TASK INSTRUCTIONS:
Print every line of the data below verbatim, leaving out the pictures.

GIVEN ENTRIES:
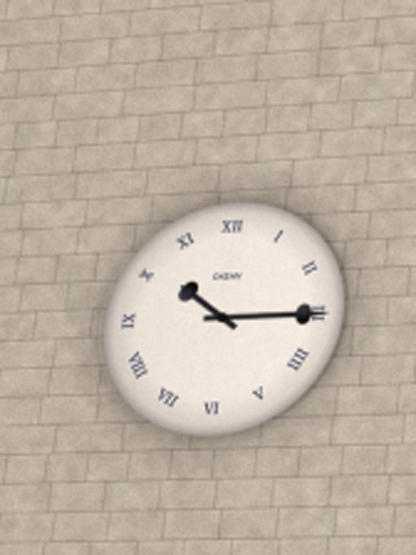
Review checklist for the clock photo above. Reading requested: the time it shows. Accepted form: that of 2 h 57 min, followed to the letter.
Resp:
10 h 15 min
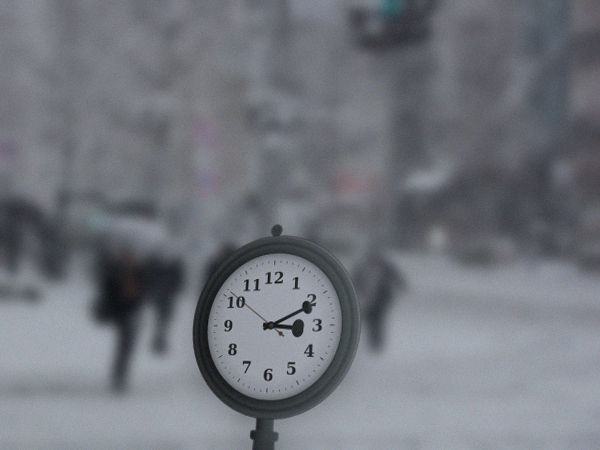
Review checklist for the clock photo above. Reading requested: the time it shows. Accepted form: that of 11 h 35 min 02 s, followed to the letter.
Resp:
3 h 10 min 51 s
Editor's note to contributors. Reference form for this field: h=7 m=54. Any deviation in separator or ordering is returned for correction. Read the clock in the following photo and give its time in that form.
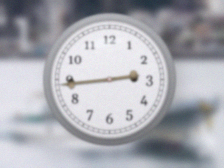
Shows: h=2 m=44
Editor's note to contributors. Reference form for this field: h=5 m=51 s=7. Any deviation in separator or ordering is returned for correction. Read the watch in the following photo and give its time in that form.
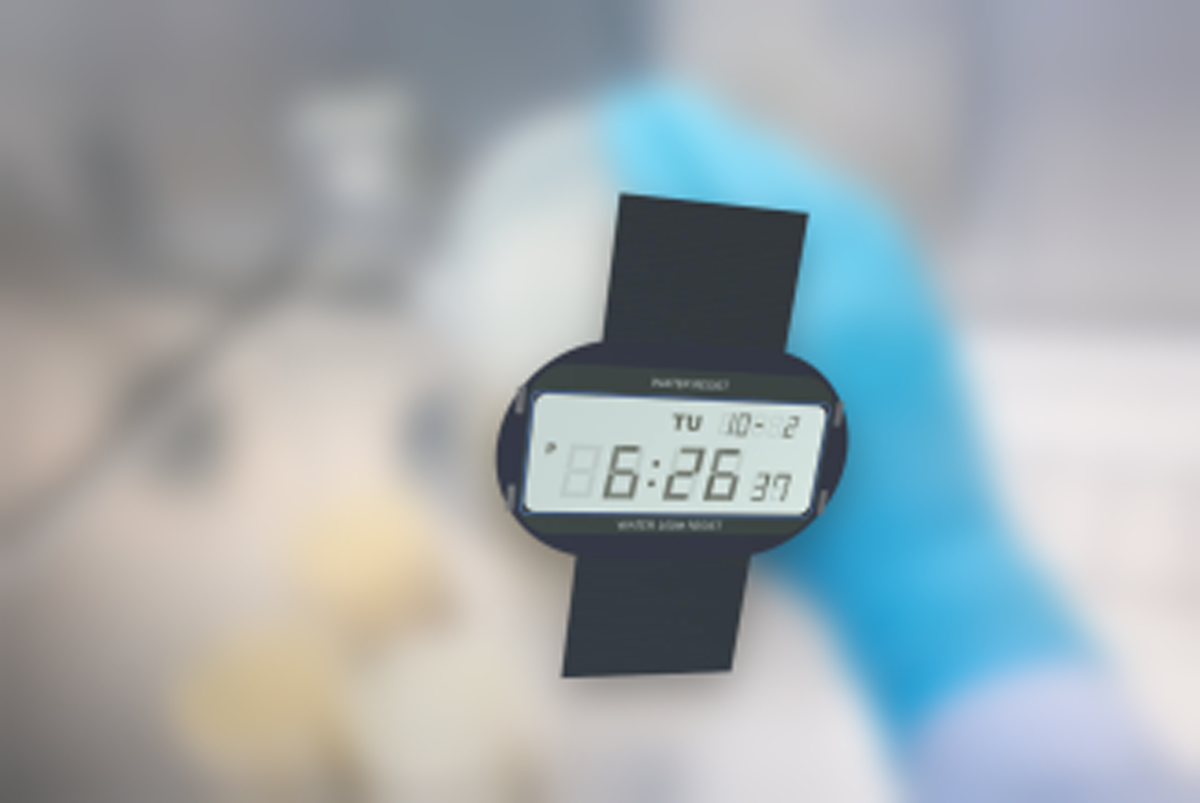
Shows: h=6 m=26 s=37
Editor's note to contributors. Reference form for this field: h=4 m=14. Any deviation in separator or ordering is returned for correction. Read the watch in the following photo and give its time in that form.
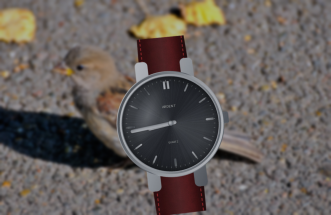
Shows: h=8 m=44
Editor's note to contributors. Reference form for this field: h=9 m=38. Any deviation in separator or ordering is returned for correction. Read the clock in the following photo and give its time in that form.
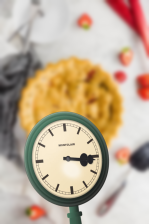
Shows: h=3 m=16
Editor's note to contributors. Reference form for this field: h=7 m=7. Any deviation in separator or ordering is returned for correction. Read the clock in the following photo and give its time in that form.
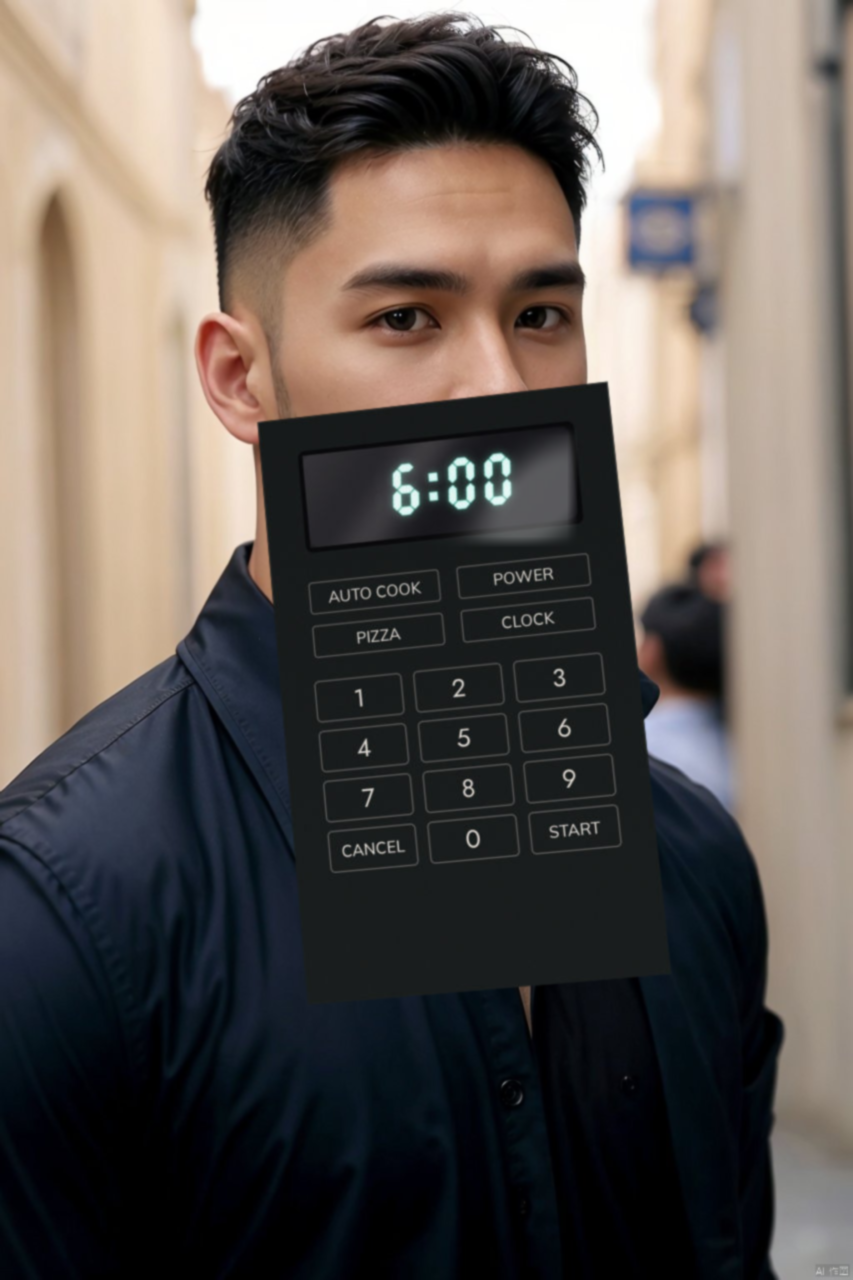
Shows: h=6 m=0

EXERCISE OUTPUT:
Review checklist for the clock photo above. Reading requested: the time it shows. Accepted form: that of 2 h 57 min, followed to the letter.
Resp:
10 h 15 min
Review checklist for the clock photo above. Reading requested: the time it shows. Accepted form: that of 11 h 35 min 02 s, followed to the letter.
Resp:
3 h 10 min 51 s
Editor's note to contributors. Reference form for this field: h=7 m=54. Any deviation in separator or ordering is returned for correction. Read the clock in the following photo and give its time in that form.
Shows: h=2 m=44
Editor's note to contributors. Reference form for this field: h=5 m=51 s=7. Any deviation in separator or ordering is returned for correction. Read the watch in the following photo and give its time in that form.
Shows: h=6 m=26 s=37
Editor's note to contributors. Reference form for this field: h=4 m=14. Any deviation in separator or ordering is returned for correction. Read the watch in the following photo and give its time in that form.
Shows: h=8 m=44
Editor's note to contributors. Reference form for this field: h=9 m=38. Any deviation in separator or ordering is returned for correction. Read the clock in the following photo and give its time in that form.
Shows: h=3 m=16
Editor's note to contributors. Reference form for this field: h=7 m=7. Any deviation in separator or ordering is returned for correction. Read the clock in the following photo and give its time in that form.
Shows: h=6 m=0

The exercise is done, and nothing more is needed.